Sadece benim değil, herhalde ilkokuldan liseye kadar Milli Tarih ve Din Kültürü ve Ahlak Bilgisi dersleri almış her arkadaşımızın aklına her öğrenim yılı yeniden ve yeniden kazındığı üzre, ‘Türklerin İslamiyetle tanışması Talas Savaşı’yla başlar’. Ne var ki bu savaşın ne olduğu, ne için verildiği, arka planı ve hatta tarafları bile doğru dürüst anlatılmaz da, insanların bilhassa ilk gençlik dönemlerinde yaşadığı ve pek de hatırlamak istemediği bir anıdan bahsetmek zorunda kaldığında yaptığı gibi, “Ya işte o da öyle bir dönemdi,” diye geçiştirilir.
Şimdi öncelikle okuduklarımdan aklımda kaldığı kadarıyla bu bir savaş değil muharebe ve bir insan topluluğunun bir muharebe sırasında başka bir dini nasıl tanıma fırsatı bulduğu benim aklımın çok da almadığı bir konu. Ne bileyim, başınızın üzerinde vızır vızır oklar uçuşuyor, toz duman, atlılar koşturuyor ama sen de o sırada yepyeni bir dinle tanışıyorsun, valla helal olsun:
“Abi Çinli atlıları güneyden saldırıyor, siz ne yapıyorsunuz?”
“Öğle namazını eda edeceğiz.”
“Tengri Tengri, o nasıl oluyor?”
“Tengri değil Allah.
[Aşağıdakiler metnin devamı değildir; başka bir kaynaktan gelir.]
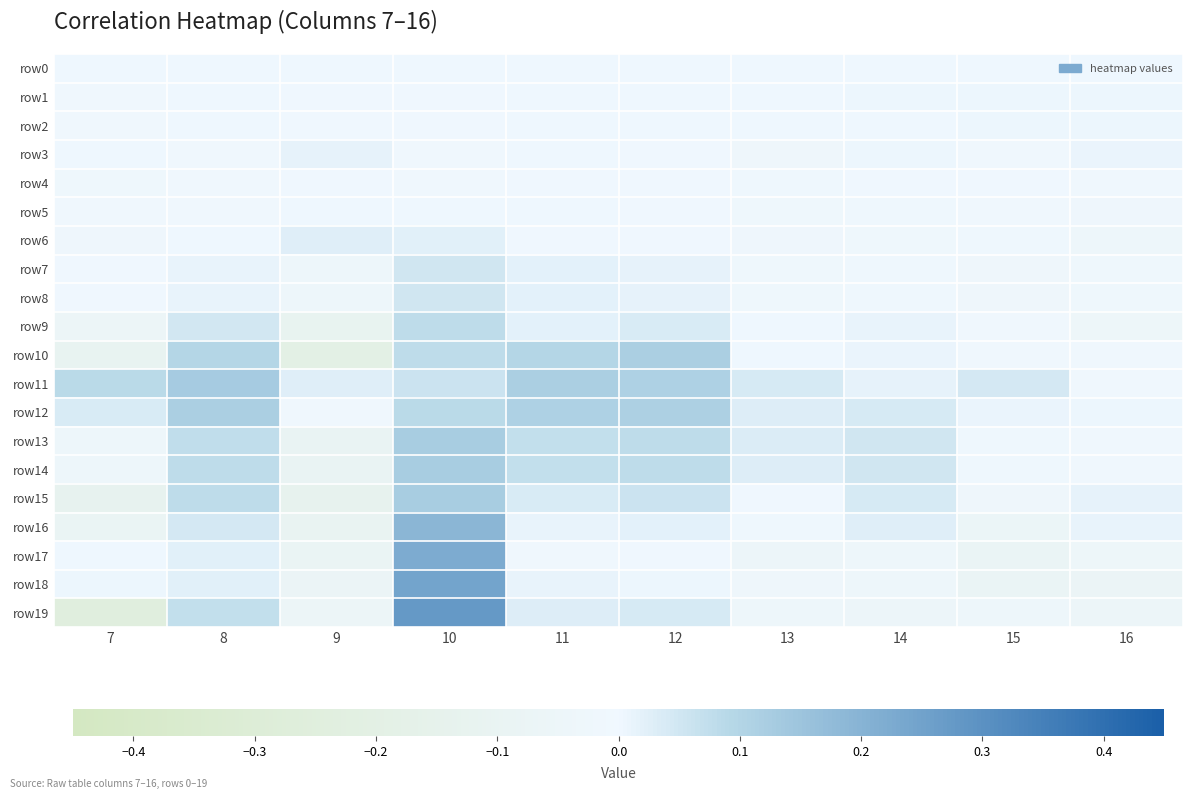

Reading left to right, extract all data points from this chart.

row0: 7=0.0	8=0.0	9=0.0	10=0.0	11=0.0	12=0.0	13=0.0	14=0.0	15=0.0	16=0.0
row1: 7=-0.0	8=0.0	9=-0.0	10=-0.0	11=0.0	12=0.0	13=0.0	14=0.0	15=0.0	16=0.0
row2: 7=-0.0	8=0.0	9=-0.0	10=-0.0	11=0.0	12=0.0	13=0.0	14=0.0	15=0.0	16=0.0
row3: 7=0.0	8=-0.0	9=0.0	10=-0.0	11=0.0	12=-0.0	13=-0.0	14=0.0	15=-0.0	16=0.0
row4: 7=-0.0	8=-0.0	9=-0.0	10=-0.0	11=-0.0	12=-0.0	13=-0.0	14=-0.0	15=-0.0	16=-0.0
row5: 7=-0.0	8=-0.0	9=0.0	10=0.0	11=0.0	12=-0.0	13=-0.0	14=-0.0	15=-0.0	16=-0.0
row6: 7=-0.0	8=0.0	9=0.0	10=0.0	11=-0.0	12=-0.0	13=-0.0	14=-0.0	15=-0.0	16=-0.0
row7: 7=-0.0	8=0.0	9=-0.0	10=0.1	11=0.0	12=0.0	13=-0.0	14=-0.0	15=-0.0	16=-0.0
row8: 7=-0.0	8=0.0	9=-0.0	10=0.1	11=0.0	12=0.0	13=-0.0	14=-0.0	15=-0.0	16=-0.0
row9: 7=-0.1	8=0.0	9=-0.1	10=0.1	11=0.0	12=0.0	13=0.0	14=0.0	15=-0.0	16=-0.0
row10: 7=-0.1	8=0.1	9=-0.2	10=0.1	11=0.1	12=0.1	13=0.0	14=0.0	15=-0.0	16=-0.0
row11: 7=0.1	8=0.1	9=0.0	10=0.1	11=0.1	12=0.1	13=0.0	14=0.0	15=0.0	16=-0.0
row12: 7=0.0	8=0.1	9=-0.0	10=0.1	11=0.1	12=0.1	13=0.0	14=0.0	15=0.0	16=0.0
row13: 7=-0.0	8=0.1	9=-0.1	10=0.1	11=0.1	12=0.1	13=0.0	14=0.1	15=-0.0	16=-0.0
row14: 7=-0.0	8=0.1	9=-0.1	10=0.1	11=0.1	12=0.1	13=0.0	14=0.1	15=-0.0	16=-0.0
row15: 7=-0.1	8=0.1	9=-0.1	10=0.1	11=0.0	12=0.1	13=-0.0	14=0.0	15=-0.0	16=0.0
row16: 7=-0.1	8=0.0	9=-0.1	10=0.2	11=0.0	12=0.0	13=-0.0	14=0.0	15=-0.1	16=0.0
row17: 7=0.0	8=0.0	9=-0.1	10=0.2	11=-0.0	12=-0.0	13=-0.0	14=-0.0	15=-0.1	16=-0.0
row18: 7=0.0	8=0.0	9=-0.1	10=0.2	11=0.0	12=0.0	13=-0.0	14=-0.0	15=-0.1	16=-0.1
row19: 7=-0.2	8=0.1	9=-0.1	10=0.3	11=0.0	12=0.0	13=-0.0	14=-0.0	15=-0.0	16=-0.1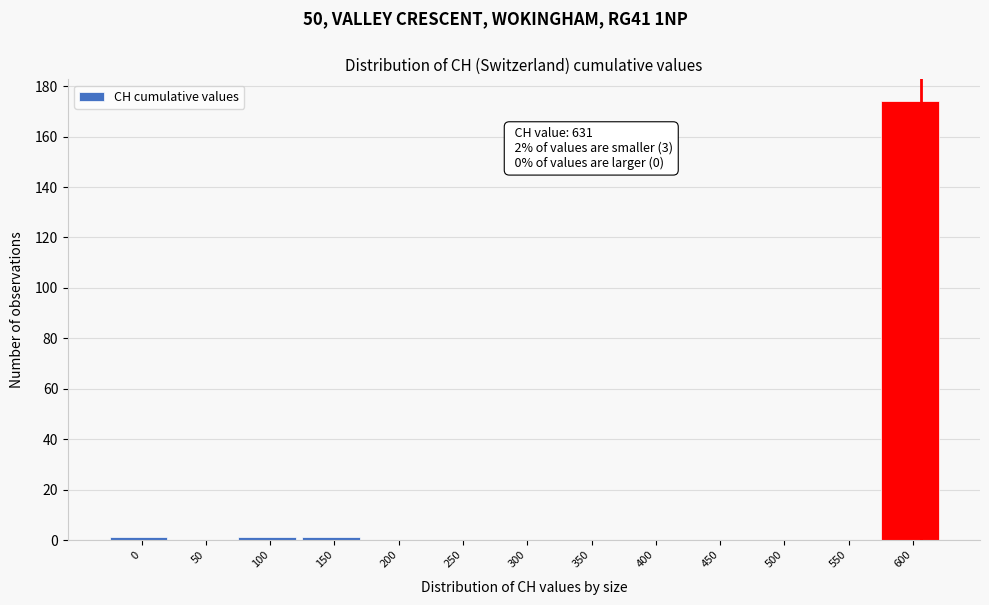

Reading left to right, what are all the values shown in this chart?

0=1	50=0	100=1	150=1	200=0	250=0	300=0	350=0	400=0	450=0	500=0	550=0	600=174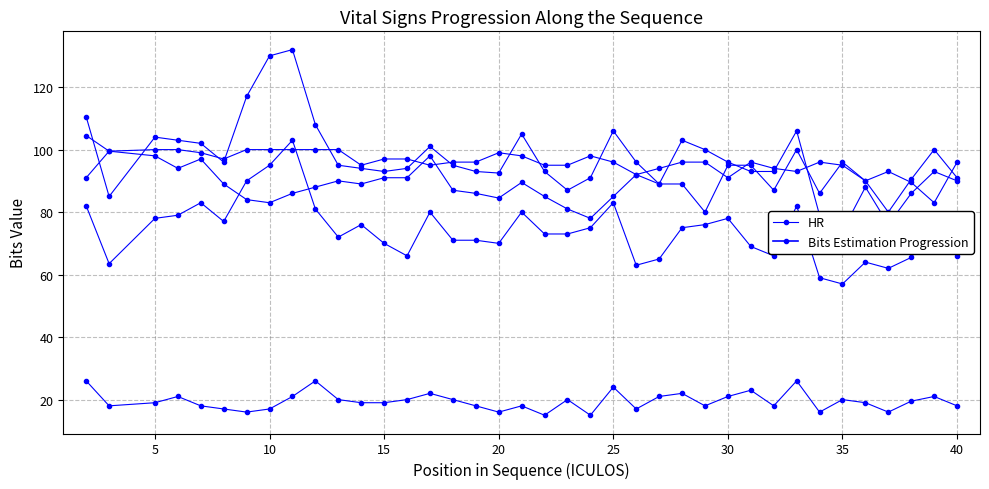

What is the average value?

90.0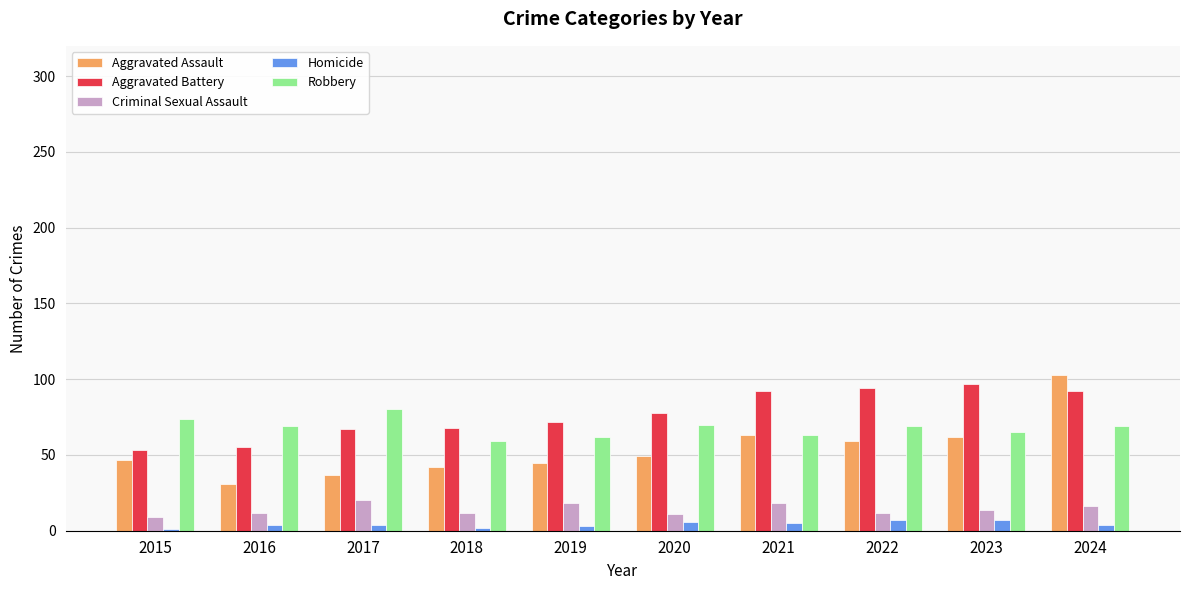

Is it true that Aggravated Assault equals 31 at 2016?

True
Bak şimdi günde beş kere…”
Ha nedir, Talas Muharebesi’nin sonrasında Orta Asya’da İslam kısa süre içinde yaygınlaşıyor mu yaygınlaşıyor. Ama bu ‘kısa süre’ tabii insanlık tarihi için kısa bir süre ve bu toplulukların İslamiyeti kabul etmesi bir iki-üç yüzyıl sürüyor, o da ayrı mesele. Yani ne bileyim, Roma İmparatorluğu’nun Hıristiyanlıkla tanışması ve Hıristiyanlığı kabul etmesi arasında geçen süre de aşağı yukarı bu kadar zaten.
Her neyse, isterseniz gelin bu ‘gizemli’ muharebenin öncesine bir bakalım. Efenim, o yıllarda Çin’de hâkim olan Tang hanedanı, Çin’i batıdaki en geniş sınırlarına ulaştırmış, bunu da büyük oranda Göktürk Devleti’ni hâkimiyeti altına alarak başarmıştı diye biliyorum. Ayrı bir, hatta iki Göktürk devleti var, var olmasına da, bize okul kitaplarında “Çinli prensesler yöneticilerin aklını aldı,” diye aktarılan hadise aslında bildiğin Tang hanedanının, özellikle doğu ve batıya ayrılmış iki Göktürk devletini hâkimiyeti altına aldığının nişanesi. İkinci Göktürk devleti Çin’den daha bağımsız bir kültür yaratmak istemiş diye hatırlıyorum. Yine de öyle kanlı-bıçaklı değiller ama ansızın yıkılmalarının Tang hanedanının arka çıktığı Uygurlar yüzünden olduğunu da eklemek gerek.
İşte tam da bu Talas Muharebesi’nden aşağı yukarı on yıl önce falan Göktürk hâkimiyeti altında yaşayan Uygurlar; Karluklar ve Basmiller’le beraber Göktürk Devleti’ni yıkıyor. Bu sırada Karluklar hiç öyle “yapmayın, etmeyin,” demiyor. Artık yazıyorlar mı bilmiyorum ama Uygurlar, Göktürkleri yıktıktan hemen sonra yanlarındaki “faydalı ahmaklar” Basmilleri de yok ediveriyor. Karluklar yine hiç oralı olmadıkları gibi, Basmilleri yok ederken Uygurlara yardım bile ediyorlar. Sıra Karluklara geldiğinde zaten “yapmayın, etmeyin,” diyecek kimse kalmıyor ve bir şiir bile bırakamadan yerinden yurdundan oluyor.
Ha o oraya gidiyor, bu buraya gidiyor, bu bunu deviriyor, o onun yerine geçiyor falan ama tıpkı günümüzde olduğu gibi bütün bu küçük devletçikler etraflarındaki daha kuvvetli devletlerin etkisi altındalar. Nasıl ki bugün dünyadaki küçük devletler, dünyadaki birkaç büyük devletin bilgisi dışında öyle çok hareket edemiyorsa Uygurlar da, Karluklar da esasen Tang hanedanına tâbiler. Hatta açıktan vergi ve gerektiğinde asker de verdiklerini düşünecek olursak bu bağımlılık daha iyi anlaşılır. Günümüzde biliyorsunuz bu vergiler dış ticaret ve döviz kuru, askerler de koalisyon adı altında kimsenin gururunu incitmeden veriliyor ve sıklıkla, bir devletin egemenliği altında yaşayan topluluklar, eğer ezildiklerini, zulme uğradıklarını falan düşünürlerse savaş sırasında bile olsa başka hâmiler tanımaya ya da bağımsızlıklarını ilan etmeye elverişli olabiliyorlar.